At first glance, it might seem unusual that a large enterprise B2B company would be willing to partner with a smaller community of event professionals, but the arrangement is beneficial for both sides. Sales Hacker gets the aforementioned perks while Salesforce gets to be the primary sponsor for an event comprised of their target audience. Access is valuable.

In searching for partners and sponsors, consider what you have to offer them and don’t sell yourself short.

6. Craft a Compelling Agenda

The agenda is the heart of your event. It’s the content that will satisfy your attendees and keep them coming back for more. It’s the talented speakers that will attract attendees and help you generate buzz. And yes, it’s also your partners and how you leverage them to create an unforgettable experience.

In crafting your event agenda consider including:

  • Big name speakers: It may cost a lot of money to bring them out, but a famous actor, writer or musician can bring a lot of pull to your event
  • Industry thought leaders: Sometimes you don’t need an celebrity, you just need someone who’s contributed in a big way to your industry
  • Customer-led sessions: Whether you are looking to win new customers or excite other customers around your organisation’s community, customers can make for compelling speakers
  • Employee-led sessions: Featuring employees as speakers can provide prospects and customers with an exclusive look at how your organisation conducts business
  • Workshops: Depending on your event, it may be nice to break up the regular session flow with something more hands-on, be that a demo or a training session
  • Fireside chats: A spin on a regular speaking session, fireside chats provide for more intimate discussion with a thought leader
  • Panels: Multiple speakers means multiple brands and multiple areas of expertise which means multiple satisfied attendees

Here’s a snapshot of the agenda at South Summit. Notice how within the first hours of this multi-day event there is an opening ceremony followed by a pitching event. Variety in programming like this can help keep your attendees engaged.
A screen shot of an event agenda

7. Follow-up, Analyze and Improve

An event is like any other campaign. The more you know about how it performed, the better you can optimize it in the future.

Depending on the event software that you are using, you may be able to access different
event metrics like gross event revenue, total registrations, total check-ins, event app adoption rate, messages sent within the community and more. Some platforms may event make it possible to measure your performance against set goals and even past events.
Aside from these event metrics, there’s one that lies at the centre of your event: attendee satisfaction.

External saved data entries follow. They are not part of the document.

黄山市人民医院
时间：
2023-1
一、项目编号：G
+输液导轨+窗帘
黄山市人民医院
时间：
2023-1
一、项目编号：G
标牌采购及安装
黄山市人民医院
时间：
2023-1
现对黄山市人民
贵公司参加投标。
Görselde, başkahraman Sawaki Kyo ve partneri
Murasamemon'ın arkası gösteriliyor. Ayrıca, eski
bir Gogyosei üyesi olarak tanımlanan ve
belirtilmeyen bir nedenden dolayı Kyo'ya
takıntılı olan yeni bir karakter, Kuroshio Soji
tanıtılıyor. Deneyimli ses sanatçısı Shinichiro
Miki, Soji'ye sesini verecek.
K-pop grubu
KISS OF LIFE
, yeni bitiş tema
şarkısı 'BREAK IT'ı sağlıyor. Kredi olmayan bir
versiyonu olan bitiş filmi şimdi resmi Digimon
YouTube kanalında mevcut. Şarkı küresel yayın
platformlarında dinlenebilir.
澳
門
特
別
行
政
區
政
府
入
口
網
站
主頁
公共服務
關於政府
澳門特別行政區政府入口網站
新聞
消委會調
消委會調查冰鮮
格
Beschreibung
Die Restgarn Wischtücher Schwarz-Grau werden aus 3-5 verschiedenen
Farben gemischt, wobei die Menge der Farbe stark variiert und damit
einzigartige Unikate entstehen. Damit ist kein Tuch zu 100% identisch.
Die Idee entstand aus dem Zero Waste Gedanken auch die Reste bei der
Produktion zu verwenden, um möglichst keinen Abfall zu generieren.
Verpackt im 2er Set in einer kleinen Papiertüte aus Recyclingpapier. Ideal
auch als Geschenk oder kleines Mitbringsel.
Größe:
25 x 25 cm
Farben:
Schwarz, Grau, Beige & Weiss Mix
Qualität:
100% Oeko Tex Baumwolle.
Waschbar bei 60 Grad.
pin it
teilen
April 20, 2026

If your attendees aren’t having a good time, that means that you likely aren’t going to be able to achieve any of the goals that established at the beginning—at least not in the long run. (Unless your goal is to make your attendees have a bad time, which for the record is not a very good event goal.)

To measure attendee satisfaction, look no further than the net promoter score survey. You can send this out to attendees after events, but some software enables attendees to report their satisfaction at any time during the event.

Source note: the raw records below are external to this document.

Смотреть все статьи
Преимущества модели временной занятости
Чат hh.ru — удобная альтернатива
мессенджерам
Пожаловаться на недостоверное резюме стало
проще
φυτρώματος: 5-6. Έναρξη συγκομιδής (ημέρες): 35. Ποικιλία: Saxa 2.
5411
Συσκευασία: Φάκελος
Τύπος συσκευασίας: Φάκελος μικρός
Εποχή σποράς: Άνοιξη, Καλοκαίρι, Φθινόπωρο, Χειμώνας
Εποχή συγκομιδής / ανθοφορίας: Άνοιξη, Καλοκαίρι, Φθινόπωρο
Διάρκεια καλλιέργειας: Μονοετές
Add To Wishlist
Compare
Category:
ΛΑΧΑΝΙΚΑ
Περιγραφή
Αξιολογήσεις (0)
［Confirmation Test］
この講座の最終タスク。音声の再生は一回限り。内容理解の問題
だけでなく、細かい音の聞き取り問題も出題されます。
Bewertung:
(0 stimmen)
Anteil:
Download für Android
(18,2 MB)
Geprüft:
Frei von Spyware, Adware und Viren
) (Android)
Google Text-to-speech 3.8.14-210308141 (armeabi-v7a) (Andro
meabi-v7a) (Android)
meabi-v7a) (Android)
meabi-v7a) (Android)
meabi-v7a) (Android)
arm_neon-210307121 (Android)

Don’t just stop with attendees. Sponsors, partners, and other stakeholders all are crucial to your business event and their sentiment should be weighed accordingly.

Wrapping Up: Launching Your Business Event

To leave form, we must learn form, and so this list has aimed to provide you with a helpful form for approaching your business event strategy. Now that you have an understanding of the basics, your event is your art and your science. Experiment, try something new, but be sure to measure.

That’s after all how you figure out whether or not your event strategy is working, and turn sodium hydroxide into sodium chloride with the help of hydrochloric acid.